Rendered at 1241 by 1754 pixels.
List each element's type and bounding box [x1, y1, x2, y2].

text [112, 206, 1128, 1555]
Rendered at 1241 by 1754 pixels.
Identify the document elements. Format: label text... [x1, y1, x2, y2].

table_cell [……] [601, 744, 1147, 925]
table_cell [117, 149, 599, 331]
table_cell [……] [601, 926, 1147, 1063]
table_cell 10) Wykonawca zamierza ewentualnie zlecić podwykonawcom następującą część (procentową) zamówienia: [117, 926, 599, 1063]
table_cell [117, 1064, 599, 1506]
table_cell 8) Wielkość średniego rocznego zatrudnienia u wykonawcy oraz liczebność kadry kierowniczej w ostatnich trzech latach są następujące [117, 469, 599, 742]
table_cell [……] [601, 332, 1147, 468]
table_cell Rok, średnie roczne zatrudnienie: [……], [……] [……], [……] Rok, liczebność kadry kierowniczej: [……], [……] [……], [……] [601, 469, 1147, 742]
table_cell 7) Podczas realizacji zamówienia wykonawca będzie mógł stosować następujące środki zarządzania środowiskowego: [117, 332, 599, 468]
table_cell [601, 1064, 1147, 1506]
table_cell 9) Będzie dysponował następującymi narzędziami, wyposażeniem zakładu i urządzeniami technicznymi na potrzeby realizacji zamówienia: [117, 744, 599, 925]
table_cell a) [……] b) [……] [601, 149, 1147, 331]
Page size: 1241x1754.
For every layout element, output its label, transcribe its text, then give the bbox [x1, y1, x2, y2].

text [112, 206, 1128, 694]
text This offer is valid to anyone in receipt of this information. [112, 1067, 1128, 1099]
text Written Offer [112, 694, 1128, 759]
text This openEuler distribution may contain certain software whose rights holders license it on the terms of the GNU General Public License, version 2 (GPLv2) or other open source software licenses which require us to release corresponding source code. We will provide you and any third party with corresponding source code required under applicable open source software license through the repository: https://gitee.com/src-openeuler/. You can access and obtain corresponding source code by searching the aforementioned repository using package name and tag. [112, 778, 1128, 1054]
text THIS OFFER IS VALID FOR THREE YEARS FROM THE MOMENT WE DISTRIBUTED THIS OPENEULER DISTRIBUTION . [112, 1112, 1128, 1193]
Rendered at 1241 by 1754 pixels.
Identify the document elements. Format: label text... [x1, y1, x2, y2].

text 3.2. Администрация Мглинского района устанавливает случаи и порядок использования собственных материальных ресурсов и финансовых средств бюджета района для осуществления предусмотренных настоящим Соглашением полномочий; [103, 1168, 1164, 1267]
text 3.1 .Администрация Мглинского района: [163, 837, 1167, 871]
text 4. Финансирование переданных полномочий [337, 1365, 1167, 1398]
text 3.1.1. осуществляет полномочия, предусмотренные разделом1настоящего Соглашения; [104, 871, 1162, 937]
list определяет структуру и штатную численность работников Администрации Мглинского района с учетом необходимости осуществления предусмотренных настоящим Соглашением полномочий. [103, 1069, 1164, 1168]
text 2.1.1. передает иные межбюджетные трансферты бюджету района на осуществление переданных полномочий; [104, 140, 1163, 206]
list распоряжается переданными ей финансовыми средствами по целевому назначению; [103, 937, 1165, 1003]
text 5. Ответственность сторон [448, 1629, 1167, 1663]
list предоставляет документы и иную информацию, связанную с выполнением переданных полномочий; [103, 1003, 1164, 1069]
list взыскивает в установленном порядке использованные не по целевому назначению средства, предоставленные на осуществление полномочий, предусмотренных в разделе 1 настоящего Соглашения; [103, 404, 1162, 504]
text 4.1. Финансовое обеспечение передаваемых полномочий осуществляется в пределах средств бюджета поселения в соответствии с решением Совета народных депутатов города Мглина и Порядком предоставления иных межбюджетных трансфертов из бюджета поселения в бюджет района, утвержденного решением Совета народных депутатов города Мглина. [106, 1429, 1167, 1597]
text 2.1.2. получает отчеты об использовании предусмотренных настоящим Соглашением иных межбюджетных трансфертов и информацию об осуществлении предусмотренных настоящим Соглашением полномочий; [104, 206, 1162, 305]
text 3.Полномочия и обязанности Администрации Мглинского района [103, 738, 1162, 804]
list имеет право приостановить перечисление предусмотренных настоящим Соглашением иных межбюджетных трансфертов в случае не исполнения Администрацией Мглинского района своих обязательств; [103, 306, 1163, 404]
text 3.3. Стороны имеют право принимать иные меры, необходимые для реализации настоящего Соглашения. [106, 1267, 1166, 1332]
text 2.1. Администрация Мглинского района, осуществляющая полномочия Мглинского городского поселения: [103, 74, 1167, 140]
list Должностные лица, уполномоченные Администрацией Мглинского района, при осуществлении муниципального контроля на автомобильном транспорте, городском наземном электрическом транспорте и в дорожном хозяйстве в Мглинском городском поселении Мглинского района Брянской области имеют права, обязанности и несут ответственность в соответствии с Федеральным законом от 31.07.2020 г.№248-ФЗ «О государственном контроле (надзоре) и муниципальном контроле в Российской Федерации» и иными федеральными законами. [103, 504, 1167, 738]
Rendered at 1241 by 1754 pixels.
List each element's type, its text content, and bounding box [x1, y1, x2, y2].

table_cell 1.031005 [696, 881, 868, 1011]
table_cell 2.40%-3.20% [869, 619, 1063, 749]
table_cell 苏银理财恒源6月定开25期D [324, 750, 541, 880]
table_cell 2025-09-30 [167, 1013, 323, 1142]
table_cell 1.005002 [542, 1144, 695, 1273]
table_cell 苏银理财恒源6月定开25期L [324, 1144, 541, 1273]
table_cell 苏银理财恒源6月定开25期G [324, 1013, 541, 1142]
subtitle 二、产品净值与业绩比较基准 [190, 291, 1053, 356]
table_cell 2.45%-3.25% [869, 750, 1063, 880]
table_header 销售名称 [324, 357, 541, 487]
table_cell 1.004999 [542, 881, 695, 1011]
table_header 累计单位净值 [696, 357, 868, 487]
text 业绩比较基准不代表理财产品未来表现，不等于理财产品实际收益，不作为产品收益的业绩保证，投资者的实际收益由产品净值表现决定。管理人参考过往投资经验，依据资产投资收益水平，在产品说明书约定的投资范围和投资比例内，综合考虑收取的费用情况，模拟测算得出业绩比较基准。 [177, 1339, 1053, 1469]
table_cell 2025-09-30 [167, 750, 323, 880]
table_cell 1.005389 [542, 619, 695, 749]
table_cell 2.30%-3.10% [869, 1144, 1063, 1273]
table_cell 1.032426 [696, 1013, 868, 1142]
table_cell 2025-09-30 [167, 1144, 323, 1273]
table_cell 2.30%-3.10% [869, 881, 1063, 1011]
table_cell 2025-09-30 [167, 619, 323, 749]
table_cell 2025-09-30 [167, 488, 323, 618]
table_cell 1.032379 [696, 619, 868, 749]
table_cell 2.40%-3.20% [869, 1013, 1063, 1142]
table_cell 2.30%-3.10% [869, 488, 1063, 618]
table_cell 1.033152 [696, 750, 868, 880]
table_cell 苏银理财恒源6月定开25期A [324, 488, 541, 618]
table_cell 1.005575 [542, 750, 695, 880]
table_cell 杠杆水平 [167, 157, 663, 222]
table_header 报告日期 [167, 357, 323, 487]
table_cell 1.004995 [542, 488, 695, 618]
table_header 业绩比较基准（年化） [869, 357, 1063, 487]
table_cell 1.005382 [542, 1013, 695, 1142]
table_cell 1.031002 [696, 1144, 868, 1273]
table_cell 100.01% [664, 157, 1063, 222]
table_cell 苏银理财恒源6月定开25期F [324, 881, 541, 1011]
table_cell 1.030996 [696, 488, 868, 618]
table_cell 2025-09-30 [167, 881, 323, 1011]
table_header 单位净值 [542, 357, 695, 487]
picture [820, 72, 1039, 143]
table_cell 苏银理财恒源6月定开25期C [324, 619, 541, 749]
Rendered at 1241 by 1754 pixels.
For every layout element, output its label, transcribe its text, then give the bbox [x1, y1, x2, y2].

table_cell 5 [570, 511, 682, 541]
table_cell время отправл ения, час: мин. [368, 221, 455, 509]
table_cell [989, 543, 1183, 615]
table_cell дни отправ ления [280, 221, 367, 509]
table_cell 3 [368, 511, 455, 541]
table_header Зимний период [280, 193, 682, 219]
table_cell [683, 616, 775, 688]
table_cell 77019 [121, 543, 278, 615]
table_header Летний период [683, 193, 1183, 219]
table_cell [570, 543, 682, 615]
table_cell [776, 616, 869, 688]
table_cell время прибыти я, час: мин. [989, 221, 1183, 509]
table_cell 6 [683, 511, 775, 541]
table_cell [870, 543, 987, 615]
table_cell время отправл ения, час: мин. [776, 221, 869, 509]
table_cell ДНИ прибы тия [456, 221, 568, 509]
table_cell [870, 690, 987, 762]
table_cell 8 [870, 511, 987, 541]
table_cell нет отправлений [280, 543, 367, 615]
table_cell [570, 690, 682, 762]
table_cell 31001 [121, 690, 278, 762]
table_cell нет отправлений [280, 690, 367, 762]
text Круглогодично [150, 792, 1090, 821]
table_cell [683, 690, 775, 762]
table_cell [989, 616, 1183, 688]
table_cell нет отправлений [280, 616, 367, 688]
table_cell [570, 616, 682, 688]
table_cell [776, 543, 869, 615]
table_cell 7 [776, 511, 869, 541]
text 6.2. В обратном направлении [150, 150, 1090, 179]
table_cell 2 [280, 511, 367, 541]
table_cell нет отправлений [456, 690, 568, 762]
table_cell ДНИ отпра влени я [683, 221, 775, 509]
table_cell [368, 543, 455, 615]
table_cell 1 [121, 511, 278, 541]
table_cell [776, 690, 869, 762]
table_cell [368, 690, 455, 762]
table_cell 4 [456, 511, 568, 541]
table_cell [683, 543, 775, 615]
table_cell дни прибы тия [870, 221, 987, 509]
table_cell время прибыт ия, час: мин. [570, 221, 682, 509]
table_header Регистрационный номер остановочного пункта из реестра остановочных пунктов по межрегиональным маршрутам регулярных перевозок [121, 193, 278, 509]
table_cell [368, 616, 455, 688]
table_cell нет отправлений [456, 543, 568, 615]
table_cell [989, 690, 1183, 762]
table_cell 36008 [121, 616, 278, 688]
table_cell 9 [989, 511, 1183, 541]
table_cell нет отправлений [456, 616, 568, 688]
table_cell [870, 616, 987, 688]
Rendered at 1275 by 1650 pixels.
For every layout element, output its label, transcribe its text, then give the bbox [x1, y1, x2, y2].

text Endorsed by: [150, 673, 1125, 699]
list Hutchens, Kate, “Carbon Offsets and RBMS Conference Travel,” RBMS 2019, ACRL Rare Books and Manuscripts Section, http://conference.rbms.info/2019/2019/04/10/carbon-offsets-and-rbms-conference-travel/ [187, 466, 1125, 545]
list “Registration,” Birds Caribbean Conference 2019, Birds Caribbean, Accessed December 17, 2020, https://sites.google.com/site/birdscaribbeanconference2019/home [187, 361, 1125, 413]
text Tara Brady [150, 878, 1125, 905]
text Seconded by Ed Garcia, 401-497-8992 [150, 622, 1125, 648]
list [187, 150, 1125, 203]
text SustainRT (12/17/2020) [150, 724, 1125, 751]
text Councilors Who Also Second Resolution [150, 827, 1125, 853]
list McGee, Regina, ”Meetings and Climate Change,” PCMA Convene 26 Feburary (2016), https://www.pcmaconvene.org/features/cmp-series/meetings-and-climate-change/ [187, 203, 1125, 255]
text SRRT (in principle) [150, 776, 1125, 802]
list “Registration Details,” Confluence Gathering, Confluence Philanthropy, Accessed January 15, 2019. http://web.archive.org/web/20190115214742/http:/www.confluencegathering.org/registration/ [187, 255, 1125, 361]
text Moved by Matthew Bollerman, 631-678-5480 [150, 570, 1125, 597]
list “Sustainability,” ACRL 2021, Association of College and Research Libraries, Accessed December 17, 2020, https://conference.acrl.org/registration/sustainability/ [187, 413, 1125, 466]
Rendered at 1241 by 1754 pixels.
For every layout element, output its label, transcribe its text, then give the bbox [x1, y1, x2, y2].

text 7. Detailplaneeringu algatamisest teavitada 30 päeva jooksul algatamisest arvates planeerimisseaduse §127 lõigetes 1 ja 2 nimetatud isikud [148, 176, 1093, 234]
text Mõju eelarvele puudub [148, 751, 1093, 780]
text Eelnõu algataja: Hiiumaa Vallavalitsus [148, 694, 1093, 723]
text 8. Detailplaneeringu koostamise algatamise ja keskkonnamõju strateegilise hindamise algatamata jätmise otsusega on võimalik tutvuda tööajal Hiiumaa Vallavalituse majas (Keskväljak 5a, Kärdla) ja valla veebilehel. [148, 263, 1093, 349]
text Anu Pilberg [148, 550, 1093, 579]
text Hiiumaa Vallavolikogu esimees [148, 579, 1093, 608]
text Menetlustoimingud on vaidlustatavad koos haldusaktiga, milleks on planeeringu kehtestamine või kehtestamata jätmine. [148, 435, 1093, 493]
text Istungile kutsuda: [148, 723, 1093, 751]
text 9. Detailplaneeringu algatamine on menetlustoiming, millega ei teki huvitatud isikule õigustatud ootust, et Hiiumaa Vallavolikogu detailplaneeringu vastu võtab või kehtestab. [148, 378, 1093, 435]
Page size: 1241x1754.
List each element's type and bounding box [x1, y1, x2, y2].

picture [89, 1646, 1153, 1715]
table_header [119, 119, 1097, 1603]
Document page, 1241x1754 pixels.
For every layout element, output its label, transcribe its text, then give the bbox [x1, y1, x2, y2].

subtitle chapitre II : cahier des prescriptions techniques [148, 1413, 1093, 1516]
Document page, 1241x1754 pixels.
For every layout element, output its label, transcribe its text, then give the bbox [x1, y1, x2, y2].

__Task brief__. In which lines of the records does the word "Администрации" appear? Copy each of them.

__Exercise answer__.
list определяет структуру и штатную численность работников Администрации Мглинского района с учетом необходимости осуществления предусмотренных настоящим Соглашением полномочий. [103, 1069, 1164, 1168]
text 3.Полномочия и обязанности Администрации Мглинского района [103, 738, 1162, 804]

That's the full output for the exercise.